Chief Rabbi of Colombia
- Incumbent
- Assumed office 1991

Rabbi at Centro Israelita de Bogotá
- Incumbent
- Assumed office 1974

Personal details
- Born: 1945 (age 80–81) Buenos Aires, Argentina
- Spouse: Helen Moghaddam
- Children: Two daughters and a son
- Alma mater: Yeshiva Rabbi Samson Raphael Hirsch, City College of New York
- Occupation: Chief Rabbi of Colombia

= Alfredo Goldschmidt =

Chief Rabbi of Colombia

Alfredo Goldschmidt (אלפרדו גולדשמיט; born August 4, 1945) is the Chief Rabbi (Gran Rabino) of Colombia.

==Early life==
Rabbi Goldschmidt was born in Buenos Aires, Argentina, to German Jewish immigrants, Herman and Else Goldschmidt. He studied in New York at Yeshiva Rabbi Samson Raphael Hirsch while attaining a degree in psychology at City College of New York. He further studied to become a rabbi in the United States, at Yeshivas Ner Yisroel, of Baltimore, between 1962 and 1968. He returned to Argentina as the director of a religious school (Colegio Integral Rabino Iosef Caro) where he served for seven years.

==Colombia==
In 1973 the Jewish community of Bogotá was looking for a rabbi. In February 1974, he became rabbi of Centro Israelita de Bogotá where he continues to serve. In 1991 he was officially acknowledged as the Chief Rabbi by the Colombian government.

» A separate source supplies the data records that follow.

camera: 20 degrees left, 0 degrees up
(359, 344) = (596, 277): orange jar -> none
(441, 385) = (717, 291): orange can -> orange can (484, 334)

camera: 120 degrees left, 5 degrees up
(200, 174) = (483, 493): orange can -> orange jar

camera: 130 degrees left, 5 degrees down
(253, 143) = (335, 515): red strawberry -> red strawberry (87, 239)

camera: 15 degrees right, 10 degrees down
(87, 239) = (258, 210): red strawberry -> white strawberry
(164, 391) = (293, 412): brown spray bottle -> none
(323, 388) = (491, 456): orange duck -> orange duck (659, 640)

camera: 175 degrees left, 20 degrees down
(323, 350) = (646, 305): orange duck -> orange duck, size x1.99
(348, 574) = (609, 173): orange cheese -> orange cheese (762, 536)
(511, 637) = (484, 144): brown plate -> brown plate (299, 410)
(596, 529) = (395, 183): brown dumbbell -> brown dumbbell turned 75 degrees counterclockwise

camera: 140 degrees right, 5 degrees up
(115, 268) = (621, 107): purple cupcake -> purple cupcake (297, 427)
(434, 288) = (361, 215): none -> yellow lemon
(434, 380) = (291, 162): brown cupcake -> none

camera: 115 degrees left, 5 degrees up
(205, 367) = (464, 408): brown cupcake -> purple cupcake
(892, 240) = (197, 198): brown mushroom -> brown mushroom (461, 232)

Goldschmidt has also been an active rabbi at the local Jewish school in Bogota, Colegio Colombo Hebreo. He has been very active with the Colombian youth and has been an integral part of the Zionist youth movement Kinneret.

Since the outset of his tenure, Rabbi Goldschmidt has maintained important interfaith relationships, with religious leaders of all faiths from around Colombia. Rabbi Goldschmidt has also played an integral role in assisting numerous Colombian communities, who have rediscovered their long lost Jewish heritage, return to Judaism and seek conversion.

Goldschmidt is involved in various Kashrut efforts in Colombia. He also teaches numerous Torah classes, and engages in singing and music through the use of his accordion.

==Awards and Recognitions==
Rabbi Goldschmidt was awarded the Prize for Exemplary Educator of the Diaspora, from The World Council of Torah Education in 2021. He received his award in Jerusalem on October 23, 2022, in the presence of Jerusalem's mayor Moshe Lion and Rishon LeZion Sephardic Chief Rabbi of Jerusalem Shlomo Moshe Amar.